→ EXERCISE PROMPT
Among the records below, find the line that has "index tip: (42, 112)"; from there, give the lines again exactly, and stop after the line that has "thumb mcp: (135, 107)".

→ RECORDS SHOWN
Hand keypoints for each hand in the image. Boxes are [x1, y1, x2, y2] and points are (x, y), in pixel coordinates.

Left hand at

---

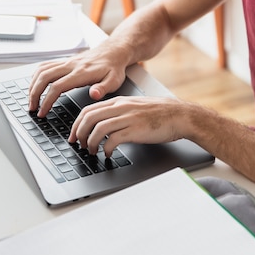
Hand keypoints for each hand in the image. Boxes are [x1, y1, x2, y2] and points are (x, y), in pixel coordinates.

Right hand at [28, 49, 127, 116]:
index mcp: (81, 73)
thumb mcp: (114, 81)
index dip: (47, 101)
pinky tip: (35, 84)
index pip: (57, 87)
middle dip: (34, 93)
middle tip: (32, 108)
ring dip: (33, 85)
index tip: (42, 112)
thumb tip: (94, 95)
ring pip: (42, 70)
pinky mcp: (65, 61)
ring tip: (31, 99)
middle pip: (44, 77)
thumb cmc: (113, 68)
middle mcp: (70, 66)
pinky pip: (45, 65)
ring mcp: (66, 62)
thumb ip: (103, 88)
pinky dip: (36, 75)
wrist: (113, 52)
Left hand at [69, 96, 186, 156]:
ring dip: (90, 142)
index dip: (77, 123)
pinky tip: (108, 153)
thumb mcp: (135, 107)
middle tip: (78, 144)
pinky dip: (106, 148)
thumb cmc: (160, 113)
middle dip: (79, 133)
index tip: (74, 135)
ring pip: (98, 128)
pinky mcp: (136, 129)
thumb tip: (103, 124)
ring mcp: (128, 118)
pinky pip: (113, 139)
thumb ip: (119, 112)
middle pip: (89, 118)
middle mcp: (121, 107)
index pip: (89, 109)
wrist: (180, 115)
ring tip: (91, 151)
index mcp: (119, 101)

→ SOLUTION FOR THIS TASK
index tip: (42, 112)
thumb tip: (94, 95)
ring pip: (42, 70)
pinky mcp: (65, 61)
ring tip: (31, 99)
middle pip: (44, 77)
thumb cmc: (113, 68)
middle mcp: (70, 66)
pinky pip: (45, 65)
ring mcp: (66, 62)
thumb ip: (103, 88)
pinky dip: (36, 75)
wrist: (113, 52)
Left hand at [69, 96, 186, 156]:
ring dip: (90, 142)
index dip: (77, 123)
pinky tip: (108, 153)
thumb mcp: (135, 107)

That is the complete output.